We prove that the set of functions representable by ReLU neural networks with integer weights strictly increases with the network depth while allowing arbitrary width. More precisely, we show that log 2 (n) hidden layers are indeed necessary to compute the maximum of n numbers, matching known upper bounds. Our results are based on the known duality between neural networks and Newton polytopes via tropical geometry. The integrality assumption implies that these Newton polytopes are lattice polytopes. Then, our depth lower bounds follow from a parity argument on the normalized volume of faces of such polytopes.

1. INTRODUCTION

Classical results in the area of understanding the expressivity of neural networks are so-called universal approximation theorems (Cybenko, 1989; Hornik, 1991) . They state that shallow neural networks are already capable of approximately representing every continuous function on a bounded domain. However, in order to gain a complete understanding of what is going on in modern neural networks, we would also like to answer the following question: what is the precise set of functions we can compute exactly with neural networks of a certain depth?
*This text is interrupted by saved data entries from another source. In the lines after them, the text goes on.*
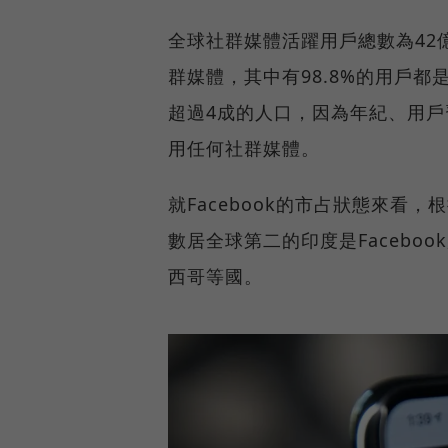
全球社群媒體活躍用戶總數為42
群媒體，其中有98.8%的用戶
超過4成的人口，因為年紀、用
用任何社群媒體。
就Facebook的市占狀態來看，根據S
數居全球第二的印度是Facebo
西哥等國。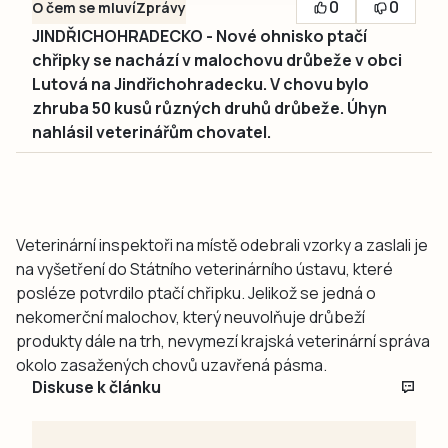
0
0
O čem se mluví
Zprávy
JINDŘICHOHRADECKO - Nové ohnisko ptačí
chřipky se nachází v malochovu drůbeže v obci
Lutová na Jindřichohradecku. V chovu bylo
zhruba 50 kusů různých druhů drůbeže. Úhyn
nahlásil veterinářům chovatel.
Veterinární inspektoři na místě odebrali vzorky a zaslali je
na vyšetření do Státního veterinárního ústavu, které
posléze potvrdilo ptačí chřipku. Jelikož se jedná o
nekomerční malochov, který neuvolňuje drůbeží
produkty dále na trh, nevymezí krajská veterinární správa
okolo zasažených chovů uzavřená pásma.
Diskuse k článku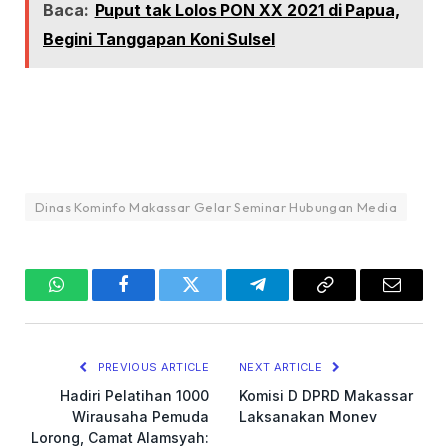
Baca:
Puput tak Lolos PON XX 2021 di Papua,
Begini Tanggapan Koni Sulsel
Dinas Kominfo Makassar Gelar Seminar Hubungan Media
WhatsApp
Facebook
Twitter
Telegram
Copy
Email
Link
PREVIOUS ARTICLE
NEXT ARTICLE
Hadiri Pelatihan 1000
Komisi D DPRD Makassar
Wirausaha Pemuda
Laksanakan Monev
Lorong, Camat Alamsyah: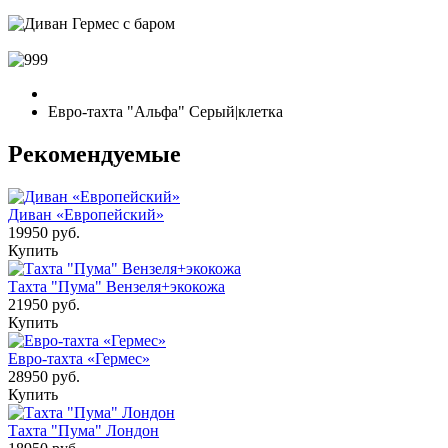
Евро-тахта "Альфа" Серый|клетка
Рекомендуемые
Диван «Европейский»
19950 руб.
Купить
Тахта "Пума" Вензеля+экокожа
21950 руб.
Купить
Евро-тахта «Гермес»
28950 руб.
Купить
Тахта "Пума" Лондон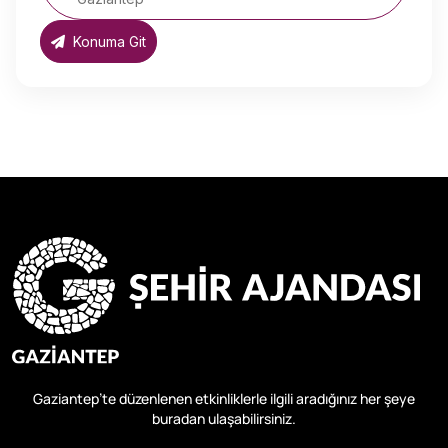
Konuma Git
Gaziantep’te düzenlenen etkinliklerle ilgili aradığınız her şeye
buradan ulaşabilirsiniz.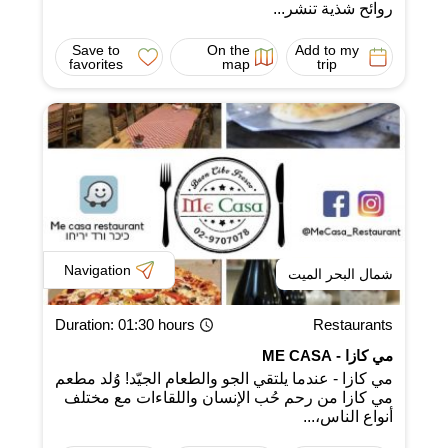
روائح شذية تنشر...
Save to
On the
Add to my
favorites
map
trip
Navigation
شمال البحر الميت
Duration
: 01:30 hours
Restaurants
مي كازا - ME CASA
مي كازا - عندما يلتقي الجو والطعام الجيّد! وُلد مطعم
مي كازا من رحم حُب الإنسان واللقاءات مع مختلف
أنواع الناس،...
For instance, insights about exact representability have recently boosted our understanding of the computational complexity to train neural networks in terms of both, algorithms (Arora et al., 2018; Khalife & Basu, 2022) and hardness results (Goel et al., 2021; Froese et al., 2022; Bertschinger et al., 2022) . Arguably, the most prominent activation function nowadays is the rectified linear unit (ReLU) (Glorot et al., 2011; Goodfellow et al., 2016) . While its popularity is primarily fueled by intuition and empirical success, replacing previously used smooth activation functions like sigmoids with ReLUs has some interesting implications from a mathematical perspective: suddenly methods from discrete geometry studying piecewise linear functions and polytopes play a crucial role in understanding neural networks (Arora et al., 2018; Zhang et al., 2018; Hertrich et al., 2021) supplementing the traditionally dominant analytical point of view. A fundamental result in this direction is by Arora et al. (2018) , who show that a function is representable by a ReLU neural network if and only if it is continuous and piecewise linear (CPWL). Moreover, their proof implies that log 2 (n + 1) many hidden layers are sufficient to represent every CPWL function with n-dimensional input. A natural follow-up question is the following: is this logarithmic number of layers actually necessary or can shallower neural networks already represent all CPWL functions?